Por su parte, Concha Díaz recuerda que “la innovación tecnológica nos ha favorecido mucho en España a las personas con discapacidad y nos ha dado mayor autonomía, pero no todos los desarrollos tecnológicos son malos o son buenos, en cualquier caso, no podemos permitir la brecha digital como la que hay actualmente para las mujeres y las niñas con discapacidad en nuestro país y en el mundo; hay un porcentaje muy alto de problemas de conectividad, de acceso a las estructuras tecnológicas, de problemas de alfabetización digital …” Además de formar y crear, indica, “tenemos la obligación de hacer un seguimiento a la administración pública y a las entidades privadas, que son las promotoras de servicios y productos y sin ese control, tenemos que hacerlo y exigir normativa y transparencia, incluso decir que no a cosas que no están bien”.
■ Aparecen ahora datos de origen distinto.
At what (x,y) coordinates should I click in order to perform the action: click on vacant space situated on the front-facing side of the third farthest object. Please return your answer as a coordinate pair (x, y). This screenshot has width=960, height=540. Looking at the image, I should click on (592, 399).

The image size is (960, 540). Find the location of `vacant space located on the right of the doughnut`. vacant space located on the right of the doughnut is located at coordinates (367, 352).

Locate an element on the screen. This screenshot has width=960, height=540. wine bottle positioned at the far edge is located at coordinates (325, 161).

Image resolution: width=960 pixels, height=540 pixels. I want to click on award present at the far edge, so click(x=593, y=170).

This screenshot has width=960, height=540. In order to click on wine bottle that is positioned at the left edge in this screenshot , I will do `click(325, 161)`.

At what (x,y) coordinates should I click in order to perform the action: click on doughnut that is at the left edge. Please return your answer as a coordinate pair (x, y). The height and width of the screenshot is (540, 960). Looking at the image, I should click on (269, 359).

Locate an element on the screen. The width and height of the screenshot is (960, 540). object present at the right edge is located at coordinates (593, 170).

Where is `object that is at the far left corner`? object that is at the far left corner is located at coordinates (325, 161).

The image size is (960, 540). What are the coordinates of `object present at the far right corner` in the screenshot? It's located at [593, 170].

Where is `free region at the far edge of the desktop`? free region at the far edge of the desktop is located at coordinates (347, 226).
Para concluir el diálogo, Pilar Villarino resume afirmando que “la brecha de datos es una barrera más a la inclusión de las mujeres, especialmente de las mujeres y las niñas con discapacidad, madres y cuidadoras de personas con discapacidad y desde el movimiento CERMI tenemos que combatirla”. Advierte, además, que los sesgos que ya se dan en la vida real, resultan muy amplificados con los algoritmos.
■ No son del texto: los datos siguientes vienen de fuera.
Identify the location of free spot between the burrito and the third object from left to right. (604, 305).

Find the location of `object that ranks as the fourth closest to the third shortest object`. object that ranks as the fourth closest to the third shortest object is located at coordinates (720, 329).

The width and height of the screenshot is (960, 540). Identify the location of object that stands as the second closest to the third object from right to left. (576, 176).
La forma de evitar esas brechas y sesgos pasa por el empoderamiento de las mujeres con discapacidad para que participen en los datos en varias fases:

1. Formando parte de ellos, dejando de ser las grandes invisibles y olvidadas. De ahí las grandes peticiones de agenda de la FCM: macroencuesta violencia, datos base de políticas públicas desagregados por sexo y discapacidad, alfabetización digital de las mujeres y niñas con discapacidad.

2. Formándose como analistas y científicas de datos, como ingenieras informáticas. Impulsando la creación de algoritmos inclusivos.

3. Ocupando los puestos donde se toman decisiones basadas en datos, especialmente en materia de políticas públicas.

4. Siendo lideresas que crean opinión.

5. Impulsando desde el activismo del movimiento CERMI la lucha contra los sesgos de género y discapacidad.

Finalmente, considera esenciales las alianzas con todos los actores concernidos, siguiendo el dictado de Naciones Unidas y la Convención sobre Derechos de las Personas con Discapacidad.